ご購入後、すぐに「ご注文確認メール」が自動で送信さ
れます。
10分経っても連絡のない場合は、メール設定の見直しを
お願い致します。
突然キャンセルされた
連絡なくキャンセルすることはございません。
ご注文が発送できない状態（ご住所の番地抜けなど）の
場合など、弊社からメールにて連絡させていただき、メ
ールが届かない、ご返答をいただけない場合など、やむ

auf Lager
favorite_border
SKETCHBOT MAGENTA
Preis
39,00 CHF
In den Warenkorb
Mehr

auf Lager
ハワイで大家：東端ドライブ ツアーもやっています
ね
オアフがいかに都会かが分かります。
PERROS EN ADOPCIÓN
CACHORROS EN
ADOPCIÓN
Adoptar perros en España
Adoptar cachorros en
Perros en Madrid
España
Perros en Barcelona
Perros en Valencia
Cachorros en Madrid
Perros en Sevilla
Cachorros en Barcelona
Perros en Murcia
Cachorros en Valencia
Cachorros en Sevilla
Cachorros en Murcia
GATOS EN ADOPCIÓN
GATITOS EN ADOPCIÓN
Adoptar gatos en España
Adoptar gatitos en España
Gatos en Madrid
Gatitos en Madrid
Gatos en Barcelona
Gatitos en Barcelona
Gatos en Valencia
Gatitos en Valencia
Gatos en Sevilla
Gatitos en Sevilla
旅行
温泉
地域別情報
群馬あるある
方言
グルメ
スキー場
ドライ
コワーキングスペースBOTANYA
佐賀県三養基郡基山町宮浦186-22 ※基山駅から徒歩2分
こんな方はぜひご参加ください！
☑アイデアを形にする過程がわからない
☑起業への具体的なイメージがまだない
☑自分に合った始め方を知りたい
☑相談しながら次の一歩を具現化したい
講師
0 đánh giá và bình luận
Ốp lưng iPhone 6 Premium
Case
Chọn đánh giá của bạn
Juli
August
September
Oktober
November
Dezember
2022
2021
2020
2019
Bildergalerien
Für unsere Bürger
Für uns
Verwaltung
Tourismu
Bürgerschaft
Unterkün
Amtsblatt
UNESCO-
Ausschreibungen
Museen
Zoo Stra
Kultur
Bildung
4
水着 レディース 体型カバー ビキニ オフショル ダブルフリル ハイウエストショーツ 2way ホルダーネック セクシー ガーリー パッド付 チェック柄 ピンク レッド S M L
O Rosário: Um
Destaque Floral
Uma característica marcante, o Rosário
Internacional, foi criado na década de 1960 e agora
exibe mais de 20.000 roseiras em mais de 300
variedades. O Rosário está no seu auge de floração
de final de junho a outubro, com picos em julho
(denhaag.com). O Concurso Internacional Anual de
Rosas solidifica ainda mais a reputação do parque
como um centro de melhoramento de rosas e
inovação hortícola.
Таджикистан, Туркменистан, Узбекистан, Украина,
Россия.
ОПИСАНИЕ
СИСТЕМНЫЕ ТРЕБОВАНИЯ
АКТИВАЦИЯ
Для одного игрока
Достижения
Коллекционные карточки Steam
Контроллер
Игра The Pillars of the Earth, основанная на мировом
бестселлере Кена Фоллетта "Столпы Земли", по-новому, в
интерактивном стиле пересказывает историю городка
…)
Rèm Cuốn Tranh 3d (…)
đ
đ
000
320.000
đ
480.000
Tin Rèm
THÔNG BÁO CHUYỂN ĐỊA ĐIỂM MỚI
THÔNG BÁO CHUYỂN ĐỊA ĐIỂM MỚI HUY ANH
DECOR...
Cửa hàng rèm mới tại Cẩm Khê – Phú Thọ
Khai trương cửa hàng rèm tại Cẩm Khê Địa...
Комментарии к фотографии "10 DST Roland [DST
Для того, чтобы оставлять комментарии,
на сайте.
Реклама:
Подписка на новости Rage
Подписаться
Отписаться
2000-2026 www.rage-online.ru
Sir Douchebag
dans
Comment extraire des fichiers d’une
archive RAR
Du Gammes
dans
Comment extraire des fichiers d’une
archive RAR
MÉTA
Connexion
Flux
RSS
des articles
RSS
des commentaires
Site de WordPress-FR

☆ ☆ ☆

▶ WHAT YOU WILL DO: Reproduce each line of the records in which the string "España" appears.

▶ THE ANSWER:
Adoptar perros en España
España
Adoptar gatos en España
Adoptar gatitos en España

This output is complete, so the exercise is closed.